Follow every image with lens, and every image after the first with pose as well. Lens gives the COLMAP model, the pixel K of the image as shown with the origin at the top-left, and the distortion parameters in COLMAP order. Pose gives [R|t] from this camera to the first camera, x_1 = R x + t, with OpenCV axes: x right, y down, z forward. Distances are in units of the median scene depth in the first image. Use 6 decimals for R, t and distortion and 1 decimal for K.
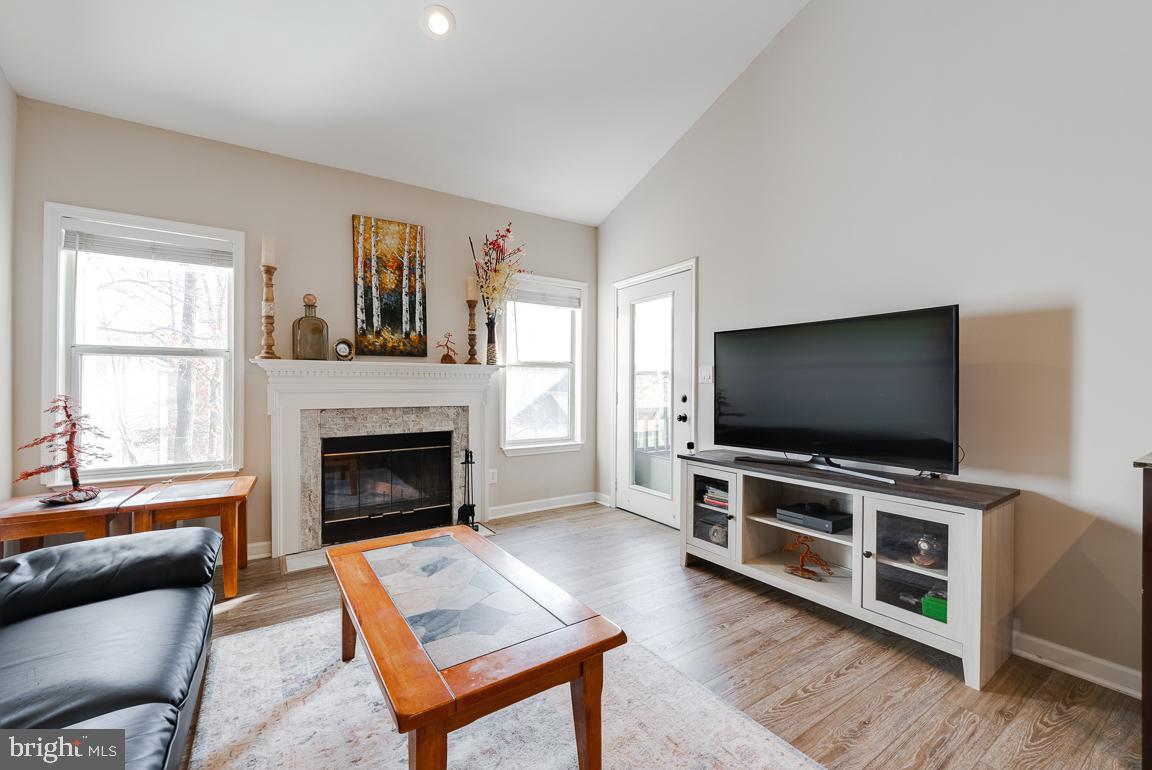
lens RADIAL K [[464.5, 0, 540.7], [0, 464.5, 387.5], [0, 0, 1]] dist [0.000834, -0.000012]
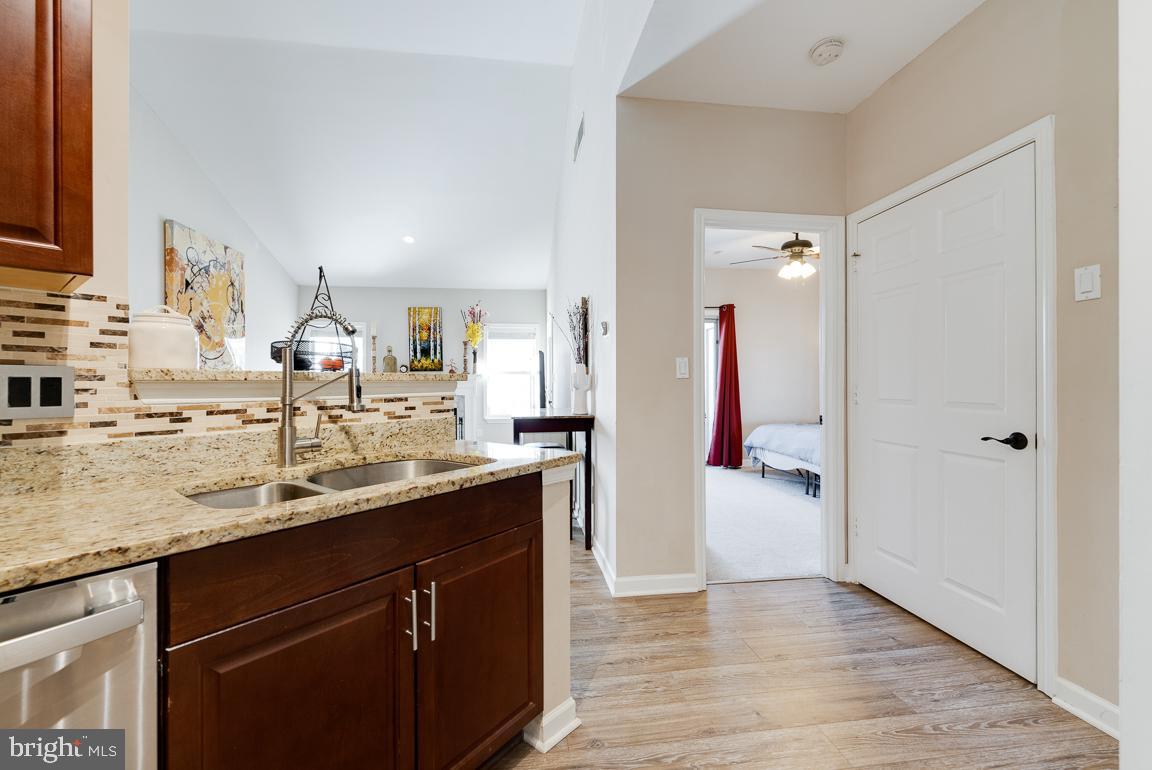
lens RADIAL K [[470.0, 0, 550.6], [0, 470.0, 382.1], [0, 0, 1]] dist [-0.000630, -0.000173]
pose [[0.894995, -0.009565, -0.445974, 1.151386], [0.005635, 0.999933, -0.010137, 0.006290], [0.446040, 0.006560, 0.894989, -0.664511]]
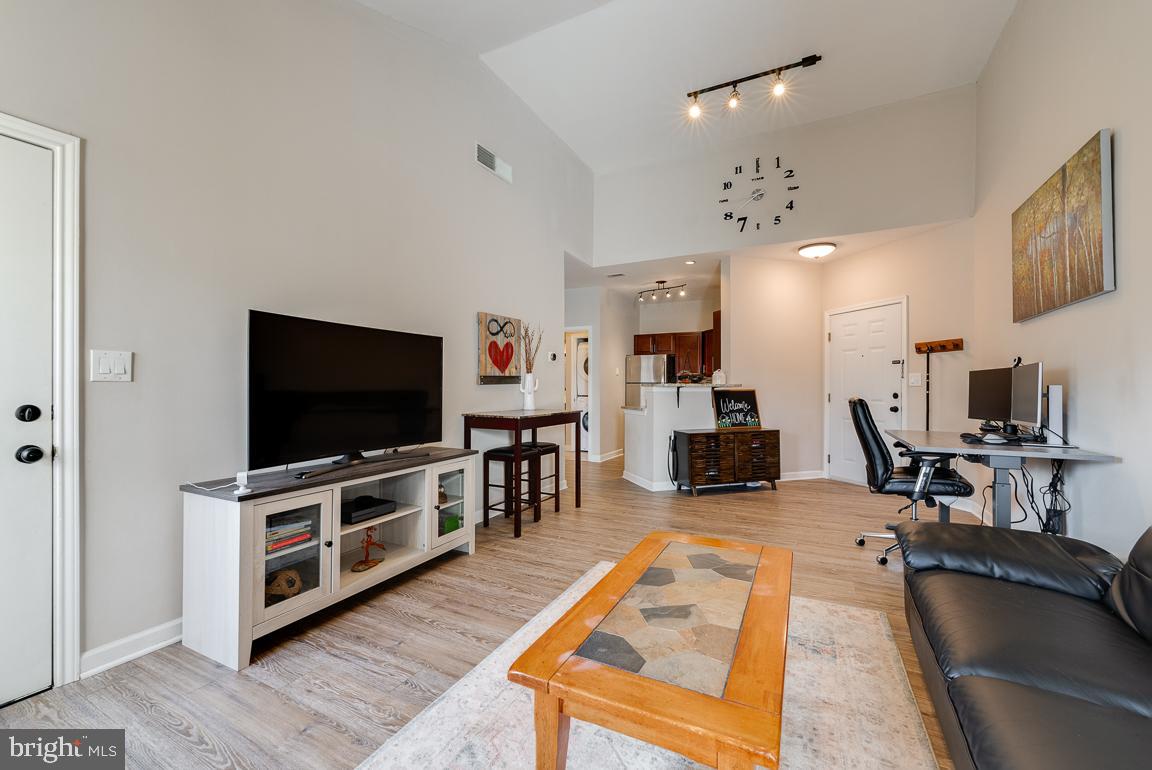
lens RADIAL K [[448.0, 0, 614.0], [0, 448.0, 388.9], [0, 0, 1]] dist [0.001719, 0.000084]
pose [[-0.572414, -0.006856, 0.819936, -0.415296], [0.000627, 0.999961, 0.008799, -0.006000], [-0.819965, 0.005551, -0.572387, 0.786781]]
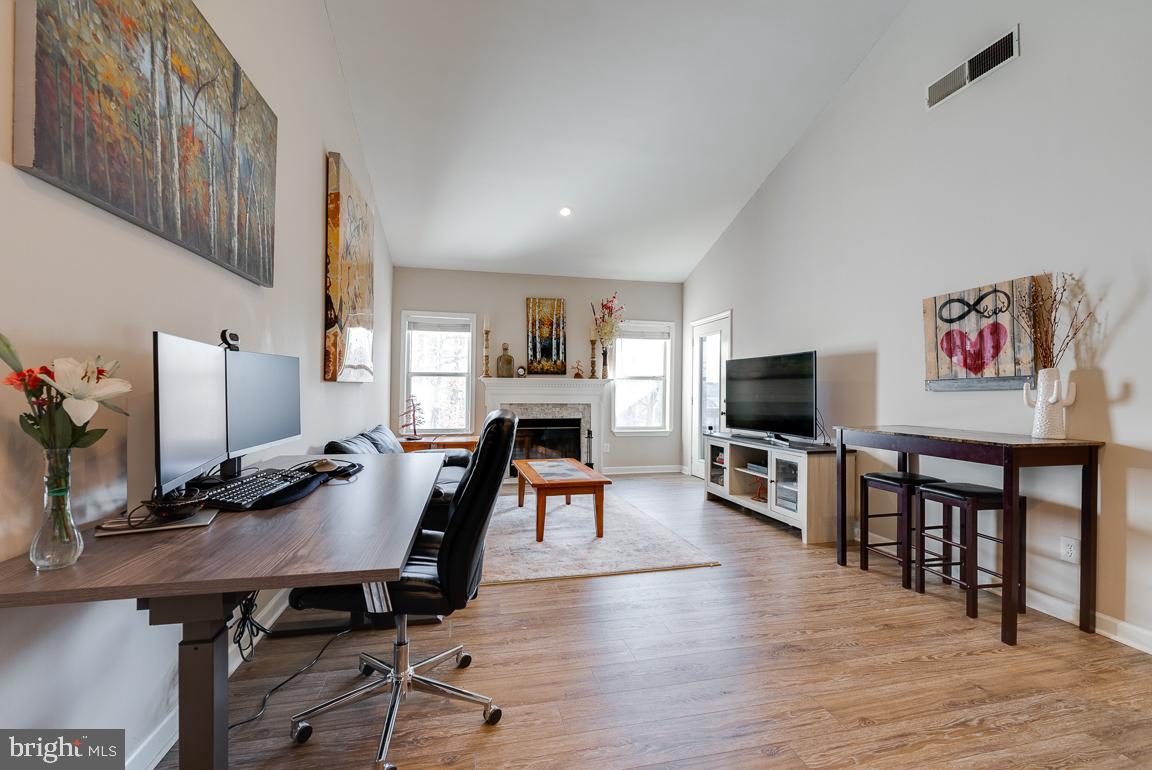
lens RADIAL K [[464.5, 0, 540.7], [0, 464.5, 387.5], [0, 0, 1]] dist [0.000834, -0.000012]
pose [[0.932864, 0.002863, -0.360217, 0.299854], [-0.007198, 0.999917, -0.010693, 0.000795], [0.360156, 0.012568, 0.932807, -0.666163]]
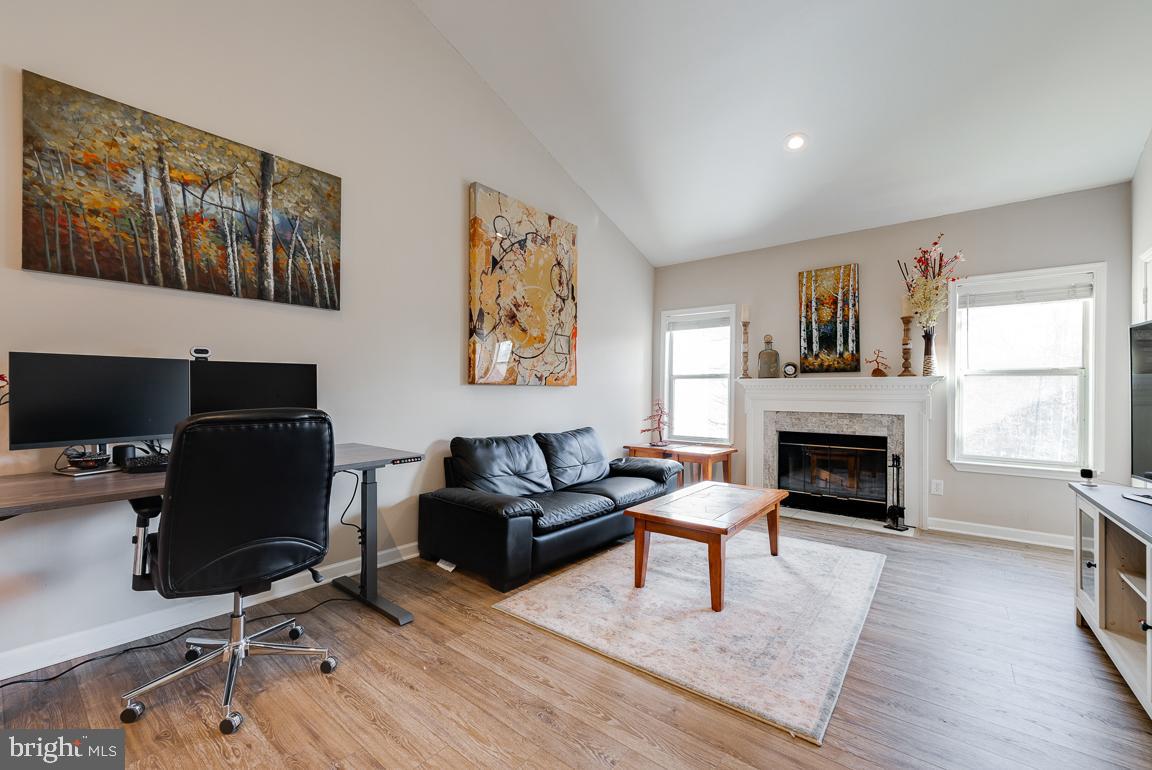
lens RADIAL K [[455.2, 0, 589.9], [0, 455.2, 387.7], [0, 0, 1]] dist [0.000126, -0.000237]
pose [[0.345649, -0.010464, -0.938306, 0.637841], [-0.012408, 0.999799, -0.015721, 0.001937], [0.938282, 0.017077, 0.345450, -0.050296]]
══════
→ **Work order**
No pictures belong in the copy. Repeat the listing above exactly.

→ **Solution**
Follow every image with lens, and every image after the first with pose as well. Lens gives the COLMAP model, the pixel K of the image as shown with the origin at the top-left, and the distortion parameters in COLMAP order. Pose gives [R|t] from this camera to the first camera, x_1 = R x + t, with OpenCV axes: x right, y down, z forward. Distances are in units of the median scene depth in the first image. Use 6 decimals for R, t and distortion and 1 decimal for K.
lens RADIAL K [[464.5, 0, 540.7], [0, 464.5, 387.5], [0, 0, 1]] dist [0.000834, -0.000012]
lens RADIAL K [[470.0, 0, 550.6], [0, 470.0, 382.1], [0, 0, 1]] dist [-0.000630, -0.000173]
pose [[0.894995, -0.009565, -0.445974, 1.151386], [0.005635, 0.999933, -0.010137, 0.006290], [0.446040, 0.006560, 0.894989, -0.664511]]
lens RADIAL K [[448.0, 0, 614.0], [0, 448.0, 388.9], [0, 0, 1]] dist [0.001719, 0.000084]
pose [[-0.572414, -0.006856, 0.819936, -0.415296], [0.000627, 0.999961, 0.008799, -0.006000], [-0.819965, 0.005551, -0.572387, 0.786781]]
lens RADIAL K [[464.5, 0, 540.7], [0, 464.5, 387.5], [0, 0, 1]] dist [0.000834, -0.000012]
pose [[0.932864, 0.002863, -0.360217, 0.299854], [-0.007198, 0.999917, -0.010693, 0.000795], [0.360156, 0.012568, 0.932807, -0.666163]]
lens RADIAL K [[455.2, 0, 589.9], [0, 455.2, 387.7], [0, 0, 1]] dist [0.000126, -0.000237]
pose [[0.345649, -0.010464, -0.938306, 0.637841], [-0.012408, 0.999799, -0.015721, 0.001937], [0.938282, 0.017077, 0.345450, -0.050296]]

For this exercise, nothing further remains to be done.